* [AVAILABLE RECORDS]
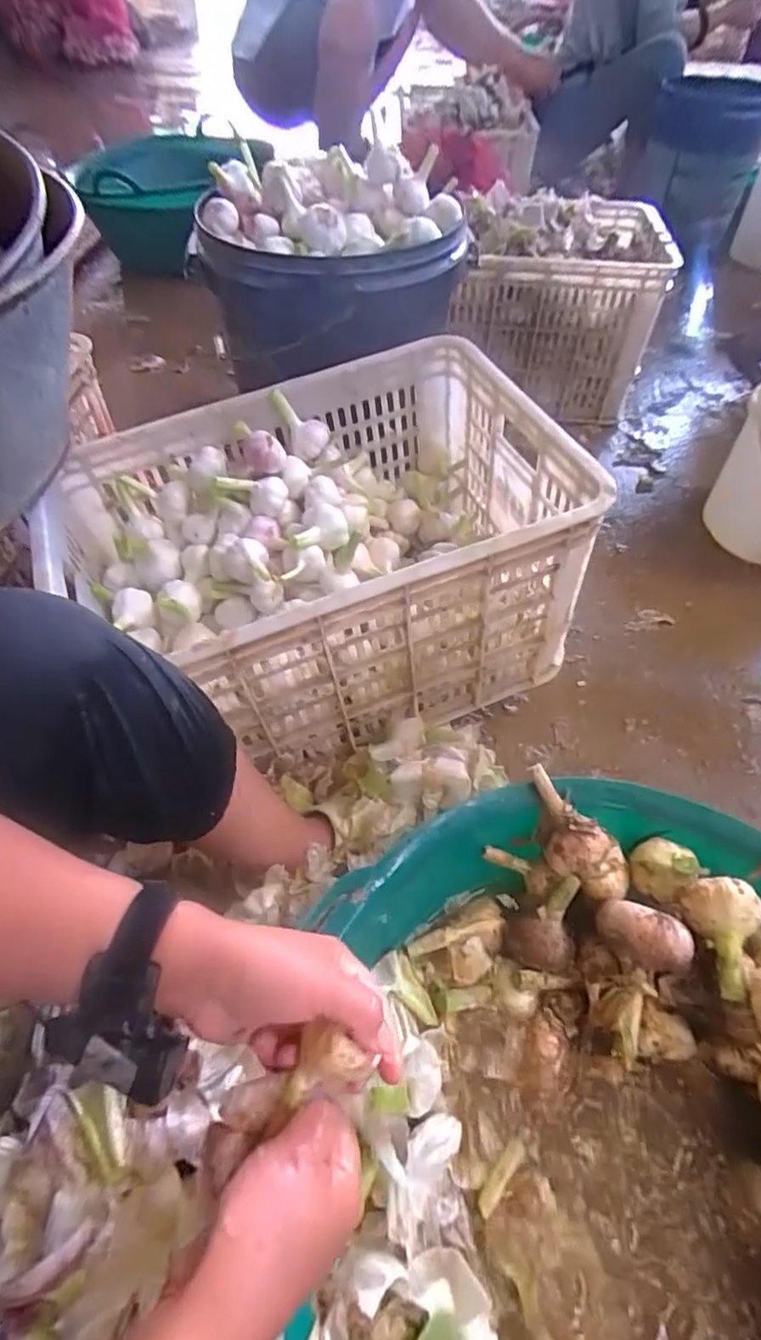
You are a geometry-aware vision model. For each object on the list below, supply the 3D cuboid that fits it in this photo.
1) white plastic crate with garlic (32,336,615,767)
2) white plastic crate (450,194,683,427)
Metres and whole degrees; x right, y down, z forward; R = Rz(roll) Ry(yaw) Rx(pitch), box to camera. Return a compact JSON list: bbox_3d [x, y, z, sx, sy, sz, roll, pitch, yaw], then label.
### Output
[{"bbox_3d":[-0.079,-0.130,0.702,0.515,0.276,0.358,-17,56,-12],"label":"white plastic crate with garlic"},{"bbox_3d":[0.329,-0.705,1.201,0.407,0.295,0.289,7,55,4],"label":"white plastic crate"}]

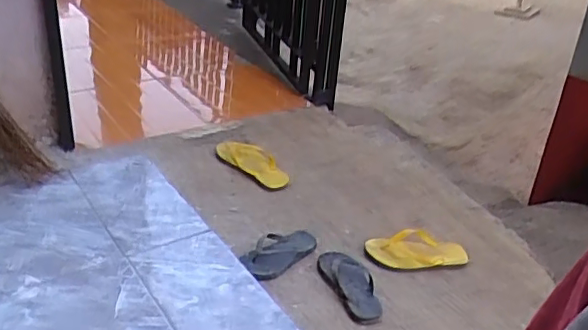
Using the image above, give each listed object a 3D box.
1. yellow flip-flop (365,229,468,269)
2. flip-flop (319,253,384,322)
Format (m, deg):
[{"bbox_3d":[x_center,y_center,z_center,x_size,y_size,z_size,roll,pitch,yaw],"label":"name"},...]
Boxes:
[{"bbox_3d":[0.292,0.193,1.387,0.244,0.038,0.102,-4,31,-15],"label":"yellow flip-flop"},{"bbox_3d":[0.123,0.255,1.273,0.090,0.044,0.207,-10,33,-24],"label":"flip-flop"}]

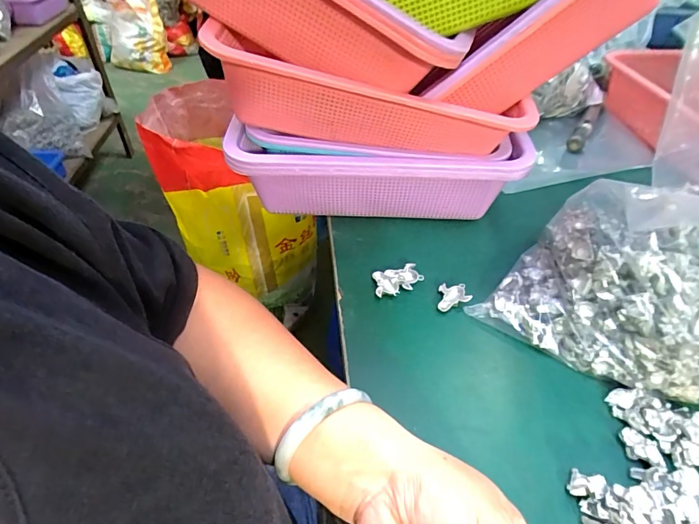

* [TASK] Across all the records above, count the lines that contain "pitch" and reply with only the number.

* [EXPECTED ANSWER] 2